- Heusenstamm, Germany

Information
- School type: Gymnasium
- Founded: 1966
- Grades: 5 to 13, currently no year 13
- Gender: Co-Educational
- Enrolment: 1150
- Language: German
- Website: http://arg-heusenstamm.de

= Adolf-Reichwein-Gymnasium =

The Adolf-Reichwein-Gymnasium, or ARG, is a coeducational gymnasium in Heusenstamm, Germany, established in 1966. It has about 1400 pupils from ages 10 to 19.

==History==
The Adolf-Reichwein-Gymnasium opened on 1 December 1966 at the beginning of a shortened school year, which changed its start date from Easter to the Summer.

In 1970, the school building was completed, so that provisional accommodation was no longer used.

In 1973, the school began student exchanges with the Judd School, later also with Tonbridge Grammar School.

== Curriculum ==

=== Languages ===
Five languages are taught at ARG. German is a compulsory native language, whilst English, French, Spanish and Latin as foreign languages. Students must take English, and one other foreign language.

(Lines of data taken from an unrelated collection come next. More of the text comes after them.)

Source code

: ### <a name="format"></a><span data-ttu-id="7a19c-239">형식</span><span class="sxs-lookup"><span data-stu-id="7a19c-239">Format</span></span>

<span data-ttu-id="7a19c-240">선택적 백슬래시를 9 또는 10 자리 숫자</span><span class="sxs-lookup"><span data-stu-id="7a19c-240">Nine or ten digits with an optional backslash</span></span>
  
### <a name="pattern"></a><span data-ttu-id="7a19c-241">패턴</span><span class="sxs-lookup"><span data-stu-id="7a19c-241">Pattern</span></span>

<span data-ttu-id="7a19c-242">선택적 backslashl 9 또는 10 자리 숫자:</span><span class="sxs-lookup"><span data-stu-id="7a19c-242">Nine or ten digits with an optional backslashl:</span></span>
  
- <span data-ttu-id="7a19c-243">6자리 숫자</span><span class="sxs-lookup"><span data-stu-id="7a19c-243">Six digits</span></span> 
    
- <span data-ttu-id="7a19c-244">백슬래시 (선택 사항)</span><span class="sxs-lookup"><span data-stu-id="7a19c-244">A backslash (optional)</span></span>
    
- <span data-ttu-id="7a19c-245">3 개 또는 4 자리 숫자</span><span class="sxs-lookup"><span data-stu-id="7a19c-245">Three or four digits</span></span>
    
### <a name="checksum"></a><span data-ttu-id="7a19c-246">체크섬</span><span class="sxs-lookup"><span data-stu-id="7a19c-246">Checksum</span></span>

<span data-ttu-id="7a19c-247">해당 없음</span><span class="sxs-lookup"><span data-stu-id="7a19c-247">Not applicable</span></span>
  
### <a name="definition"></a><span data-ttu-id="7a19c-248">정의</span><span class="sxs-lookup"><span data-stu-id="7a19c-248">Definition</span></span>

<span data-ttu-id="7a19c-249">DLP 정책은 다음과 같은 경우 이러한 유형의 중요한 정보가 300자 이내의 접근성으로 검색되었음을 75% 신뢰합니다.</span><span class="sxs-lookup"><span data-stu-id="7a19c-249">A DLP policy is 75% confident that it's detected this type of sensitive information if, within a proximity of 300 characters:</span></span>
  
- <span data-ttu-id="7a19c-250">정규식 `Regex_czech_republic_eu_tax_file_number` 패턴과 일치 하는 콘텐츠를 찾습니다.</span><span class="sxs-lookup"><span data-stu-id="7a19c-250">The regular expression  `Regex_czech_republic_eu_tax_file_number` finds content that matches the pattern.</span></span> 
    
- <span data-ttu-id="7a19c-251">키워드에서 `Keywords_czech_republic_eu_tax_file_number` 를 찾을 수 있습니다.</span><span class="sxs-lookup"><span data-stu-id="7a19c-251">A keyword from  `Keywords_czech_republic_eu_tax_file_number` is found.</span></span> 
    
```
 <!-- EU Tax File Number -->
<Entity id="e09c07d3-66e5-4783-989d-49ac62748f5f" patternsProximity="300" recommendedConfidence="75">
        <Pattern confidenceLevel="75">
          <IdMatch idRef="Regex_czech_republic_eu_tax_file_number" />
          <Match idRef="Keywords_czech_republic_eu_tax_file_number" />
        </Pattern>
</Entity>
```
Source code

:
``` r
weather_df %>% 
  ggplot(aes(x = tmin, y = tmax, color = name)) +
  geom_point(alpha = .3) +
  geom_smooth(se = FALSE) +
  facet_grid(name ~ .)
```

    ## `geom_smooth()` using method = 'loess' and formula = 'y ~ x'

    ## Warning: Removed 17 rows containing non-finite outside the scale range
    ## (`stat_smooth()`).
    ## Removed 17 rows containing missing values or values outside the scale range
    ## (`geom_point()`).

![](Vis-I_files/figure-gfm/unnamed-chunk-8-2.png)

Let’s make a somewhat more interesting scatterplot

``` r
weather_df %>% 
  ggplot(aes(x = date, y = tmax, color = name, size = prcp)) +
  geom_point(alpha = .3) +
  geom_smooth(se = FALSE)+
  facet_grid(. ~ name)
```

=== Religious Education ===
Students may choose between Catholic and Protestant religious education. Worship takes place at the nearby Maria Himmelskron church after each holiday.

=== Other subjects ===
The school also offers:

- Art
- Biology (Y5+)
- Chemistry (Y8+)
- Geography
- Music
- Physics (Y7+)
- Theatre (Y11+)

=== Extracurricular activities ===
The school offers a variety of clubs and societies, including musical bands and orchestras.

== Campus ==
The ARG-Campus has a gym and four teaching buildings.